Project description:The present study used comparative proteomic analysis of cerebrospinal fluid (CSF) in amyotrophic lateral sclerosis (ALS) patients in order to identify proteins that may act as diagnostic biomarkers and indicators of the pathogenesis of ALS. This analysis was performed using isobaric tags for relative and absolute quantitation (iTRAQ) technology, coupled with 2-dimensional liquid chromatography/mass spectrometry. Database for Annotation, Visualization and Integrated Discovery software was utilized for bioinformatic analysis of the data. Following this, western blotting was performed in order to examine the expression of 3 candidate proteins in ALS patients compared with healthy individuals [as a normal control (NC) group] or patients with other neurological disease (OND); these proteins were insulin-like growth factor II (IGF-2), glutamate receptor 4 (GRIA4) and leucine-rich α-2-glycoprotein 1 (LRG1). Clinical data, including gender, age, disease duration and ALS functional rating scale (ALSFRS-R) score, were also collected in the ALS patients.
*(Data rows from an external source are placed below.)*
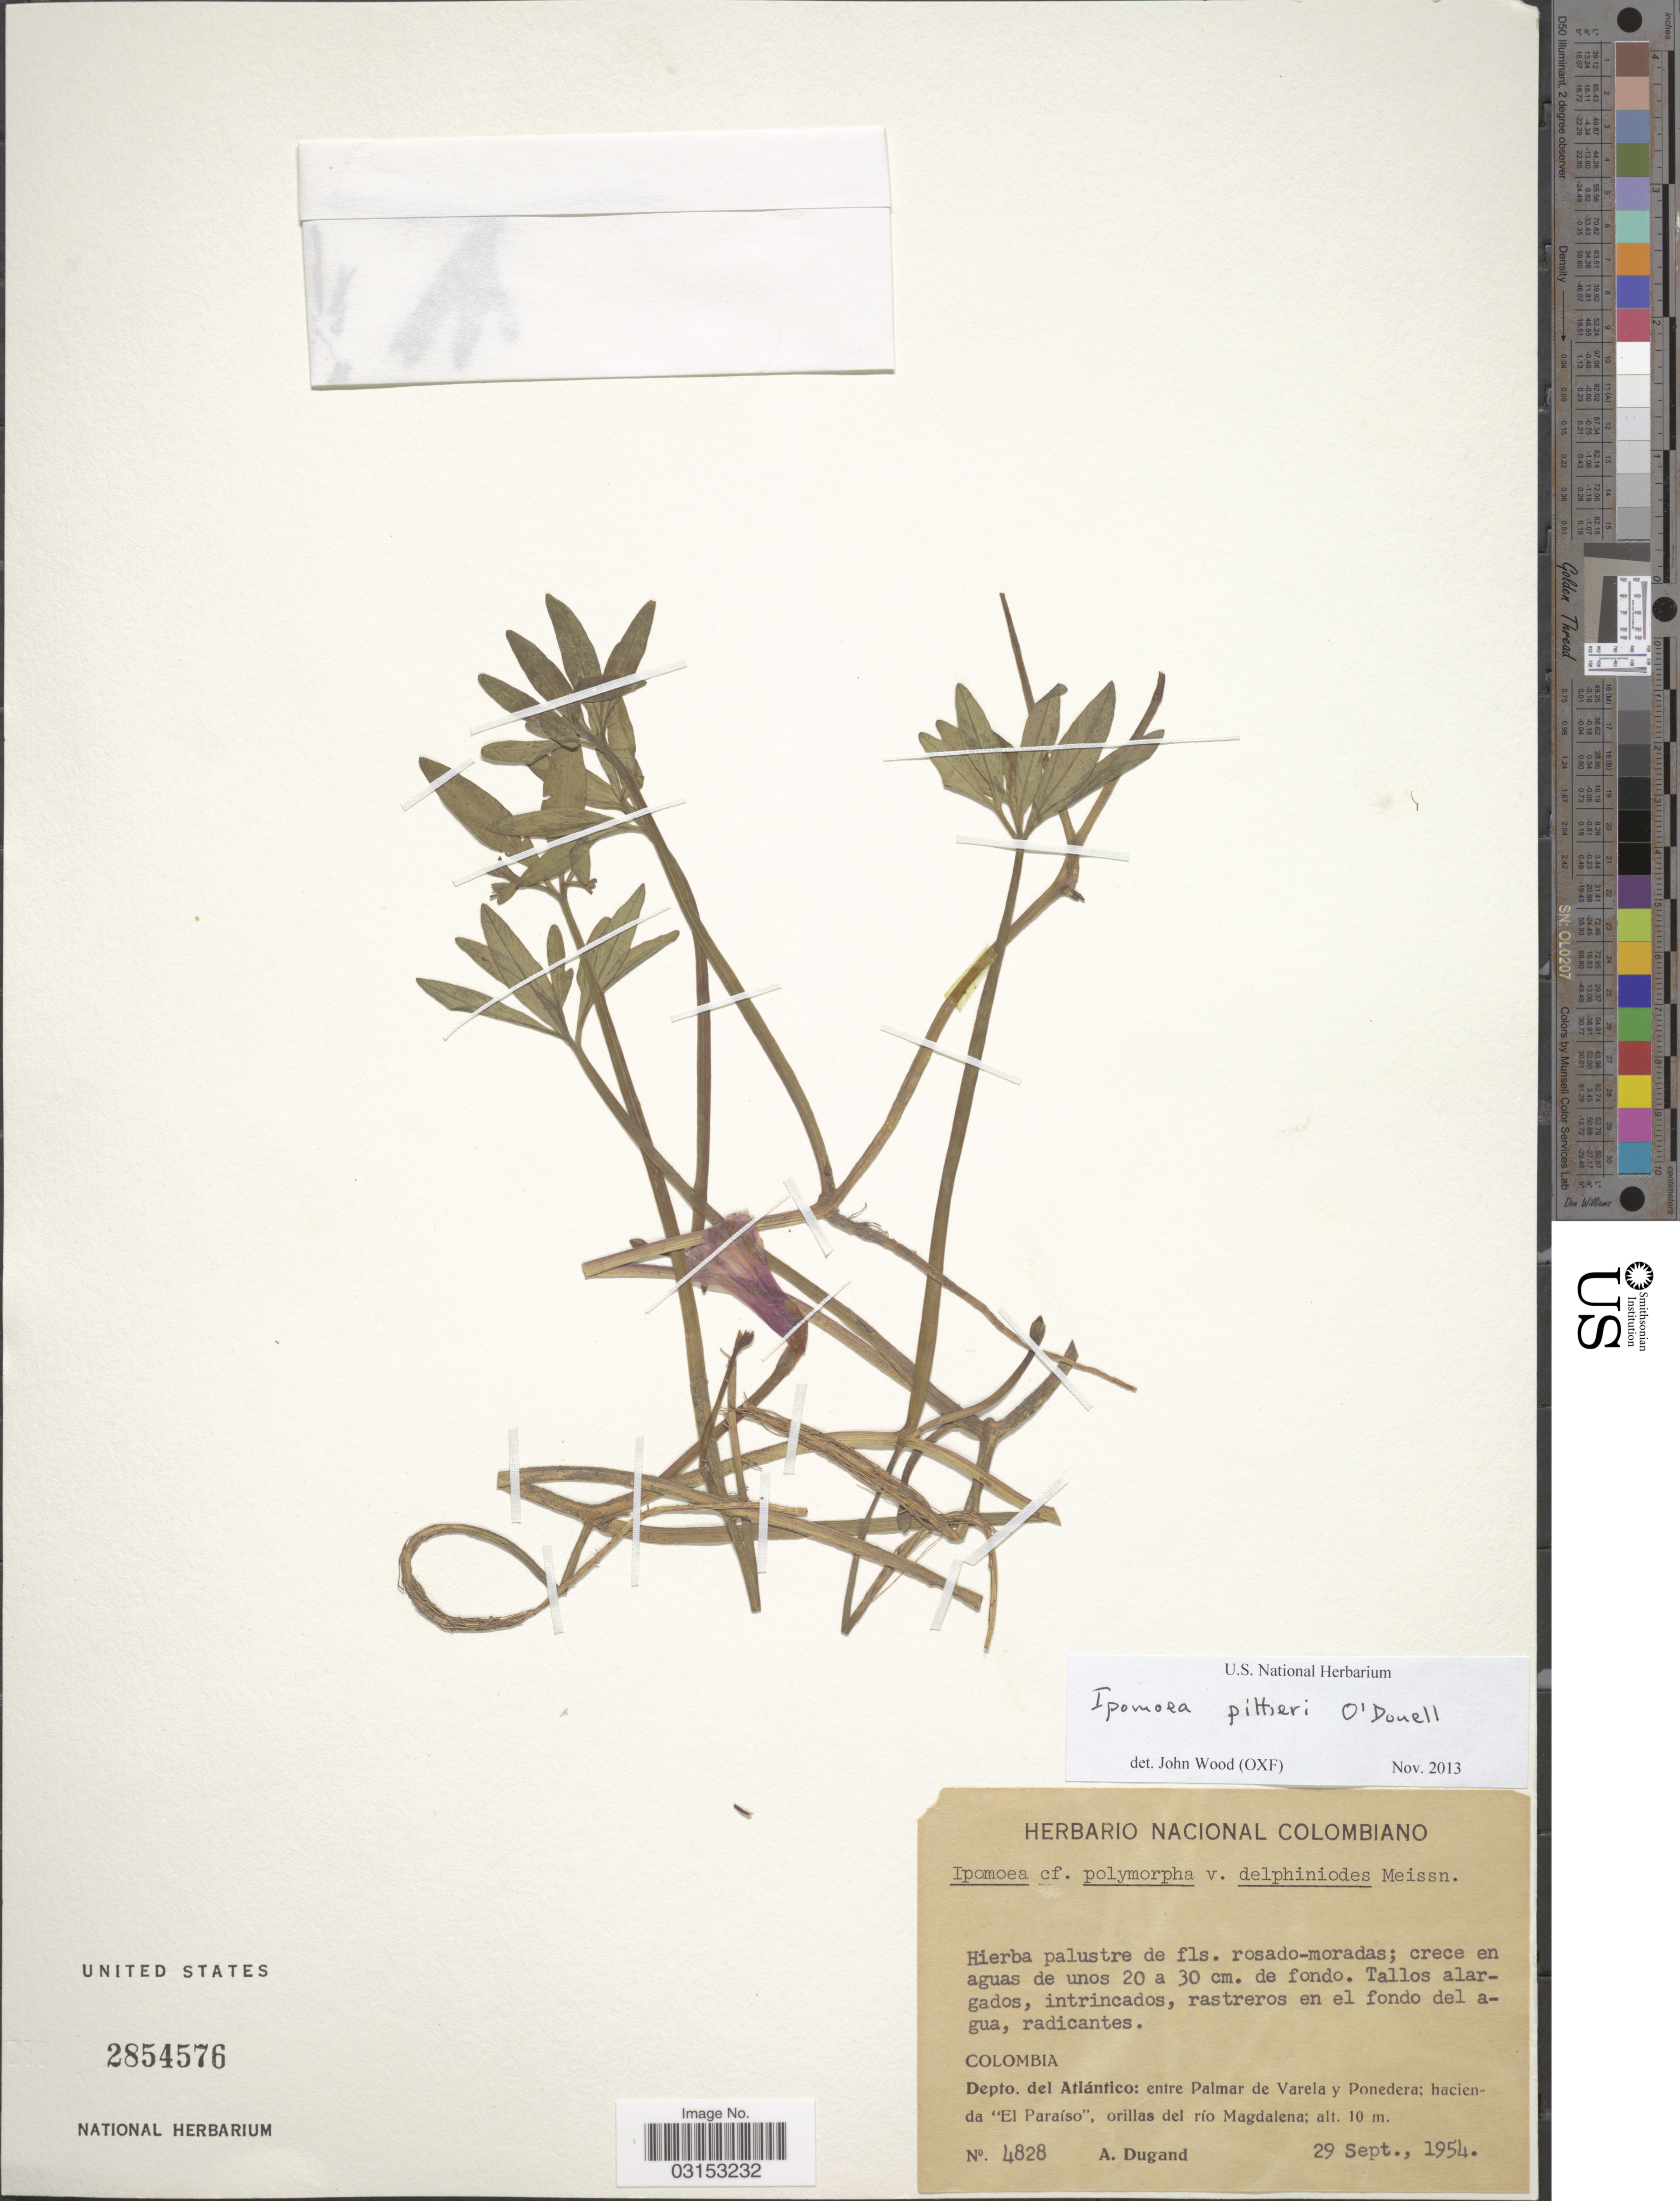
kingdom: Plantae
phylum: Tracheophyta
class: Magnoliopsida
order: Solanales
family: Convolvulaceae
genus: Ipomoea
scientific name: Ipomoea piresii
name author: O'Donell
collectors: A. Dugand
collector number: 4828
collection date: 1954-09-29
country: Colombia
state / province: Atlántico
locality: Depto. del Atlántico: entre Palmar de Varela y Ponedera; hacienda "El Paraíso", orillas del río Magdalena.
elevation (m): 10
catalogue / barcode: US 2854576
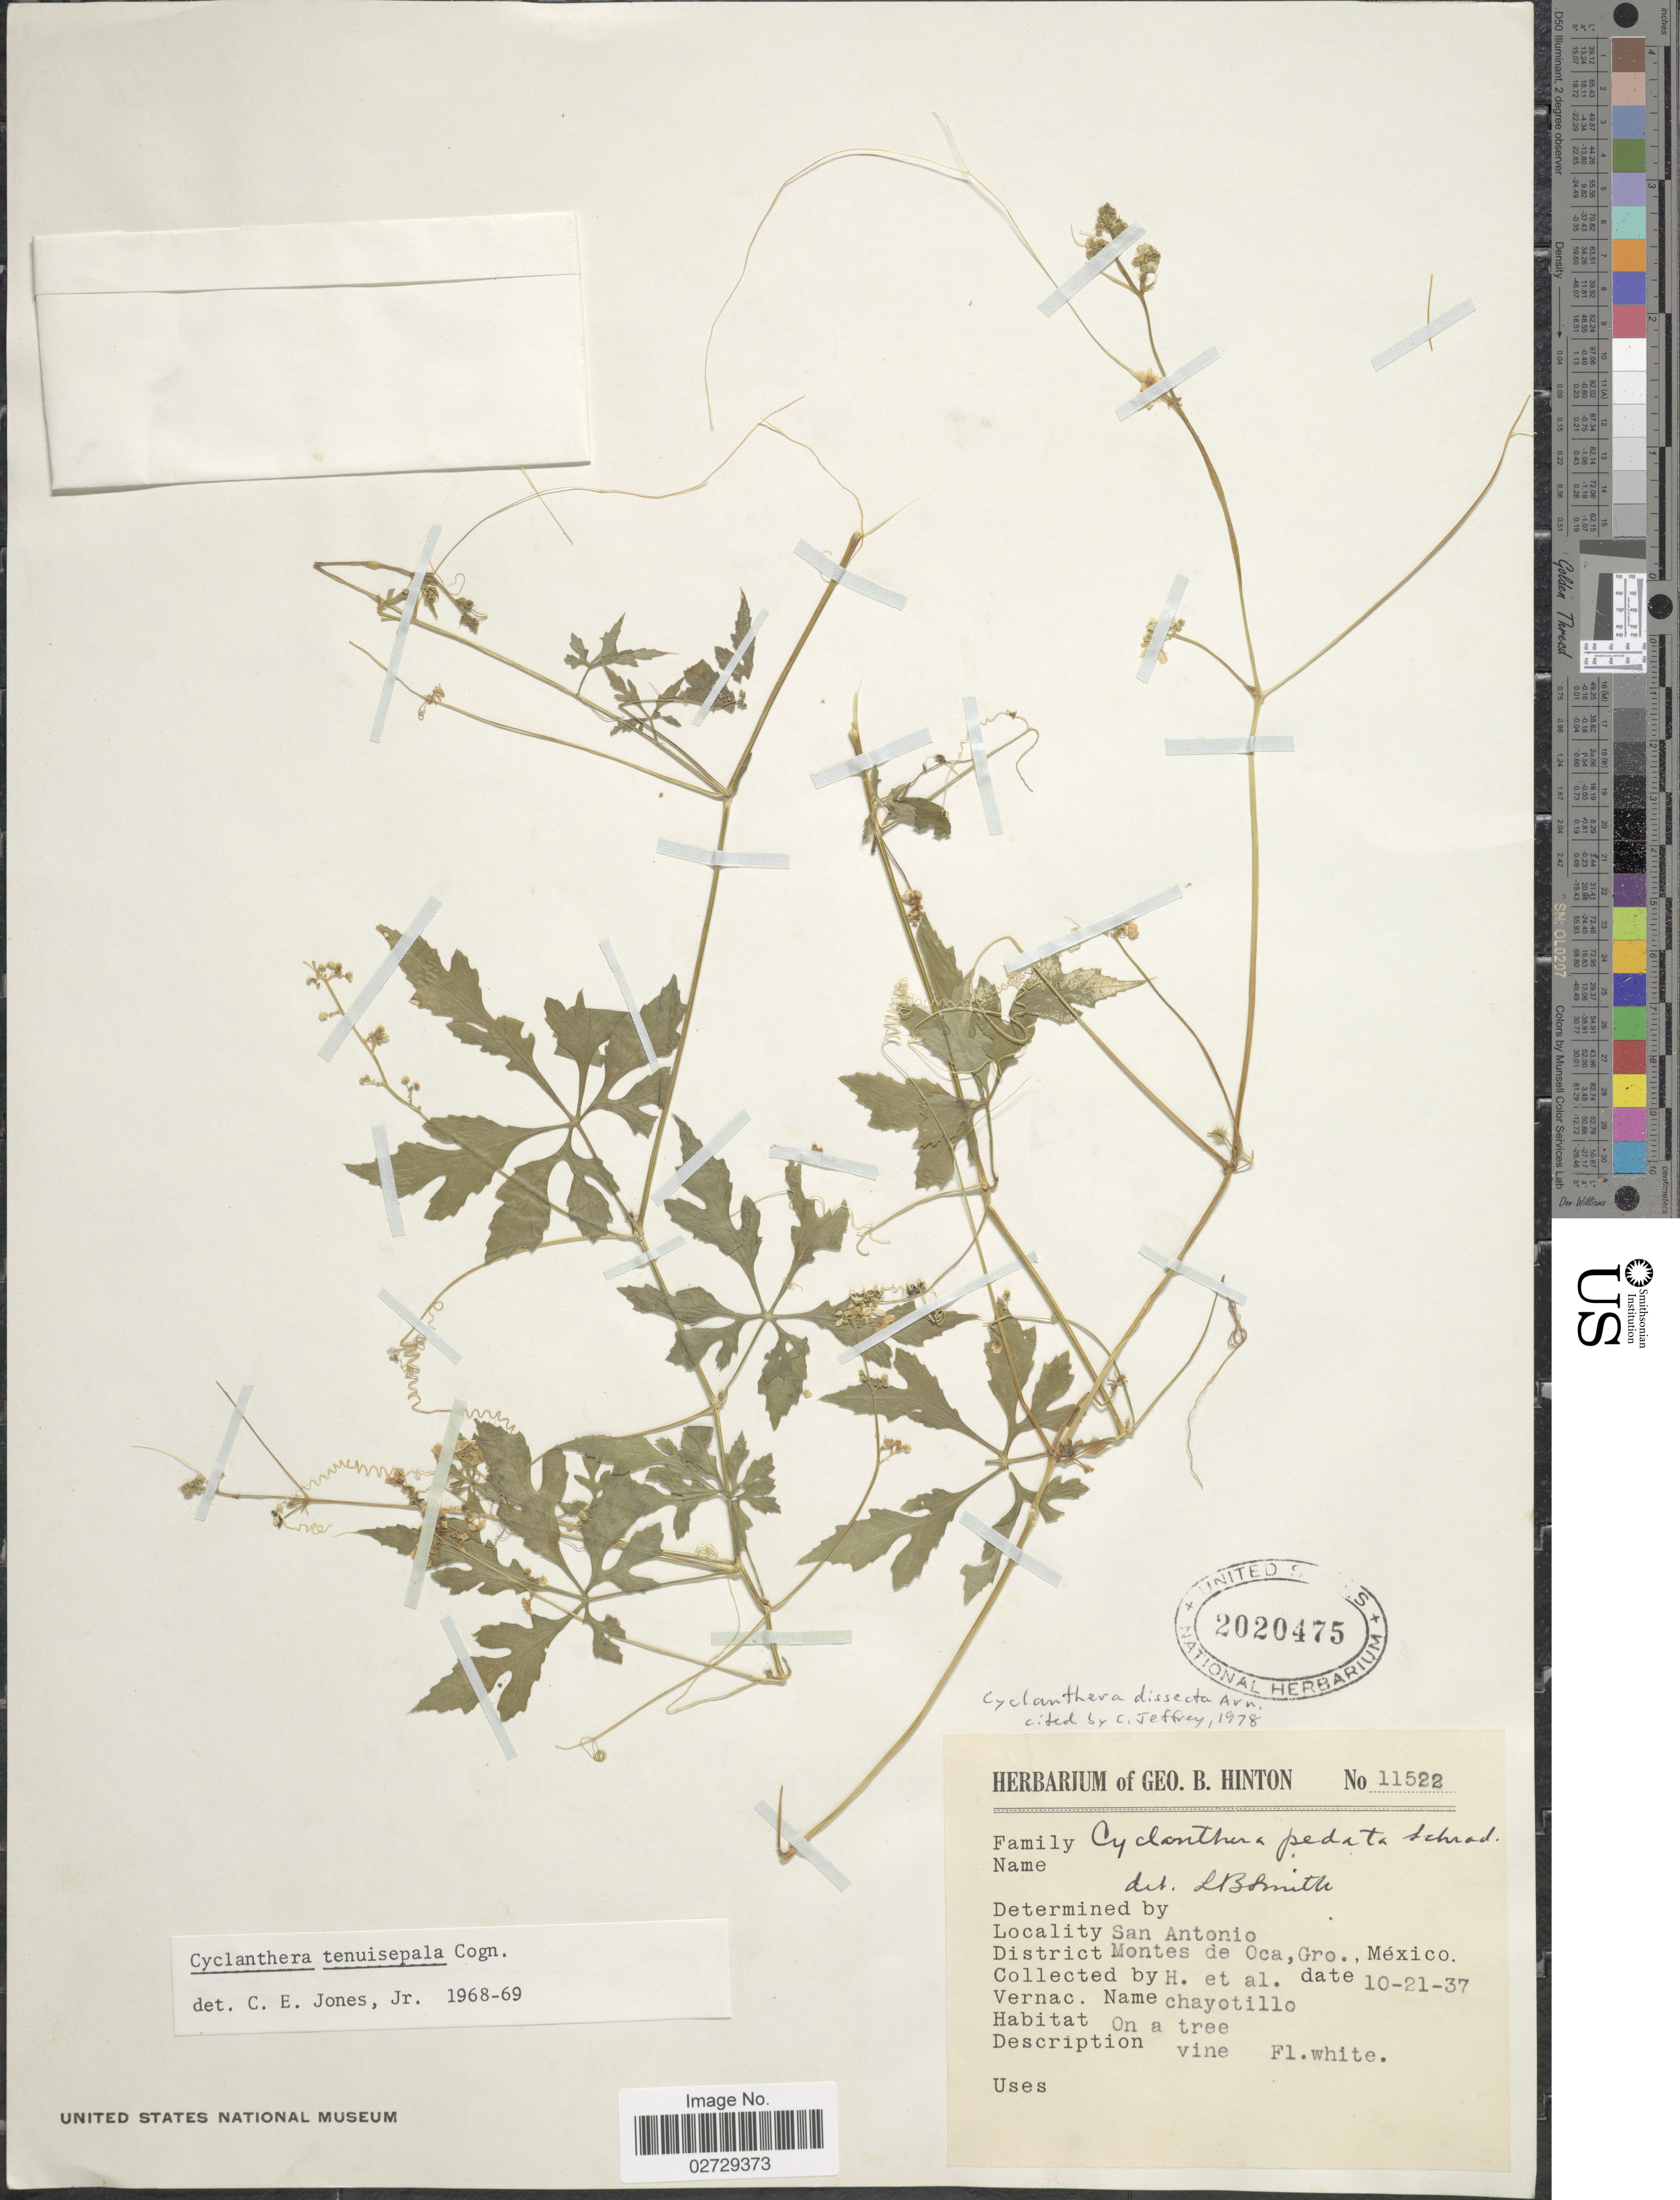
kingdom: Plantae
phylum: Tracheophyta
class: Magnoliopsida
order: Cucurbitales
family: Cucurbitaceae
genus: Cyclanthera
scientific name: Cyclanthera dissecta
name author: (Torr. & A. Gray) Arn.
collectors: G. B. Hinton & et al.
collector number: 11522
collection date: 1937-10-21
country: Mexico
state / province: Guerrero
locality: San Antonio. District: Montes de Oca.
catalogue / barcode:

Multiple linear regression analysis was performed between the clinical data and the results of western blot analysis. A total of 248 distinct proteins were identified in the ALS and NC groups, amongst which a significant difference could be identified in 35 proteins; of these, 21 proteins were downregulated and 14 were upregulated. These differentially-expressed proteins were thus revealed to be associated with ALS. The western blot analysis confirmed a proportion of the data attained in the iTRAQ analysis, revealing the differential protein expression of IGF-2 and GRIA4 between the ALS and NC groups. IGF-2 was significantly downregulated in ALS patients (P=0.017) and GRIA4 was significantly upregulated (P=0.016). These results were subsequently validated in the 35-patient ALS and OND groups (P=0.002), but no significant difference was identified in LRG1 expression between these groups. GRIA4 protein expression was higher in male than female patients and was positively correlated with the ALSFRS-R score, meaning that GRIA4 expression was negatively correlated with the severity of ALS, while IGF-2 and LRG1 expression did not correlate with any clinical data. The present study thus demonstrated that GRIA4 expression levels, as a marker of severity, may be used as a reference for the timing of treatment, and that IGF-2 may serve as an effective biomarker of ALS progression.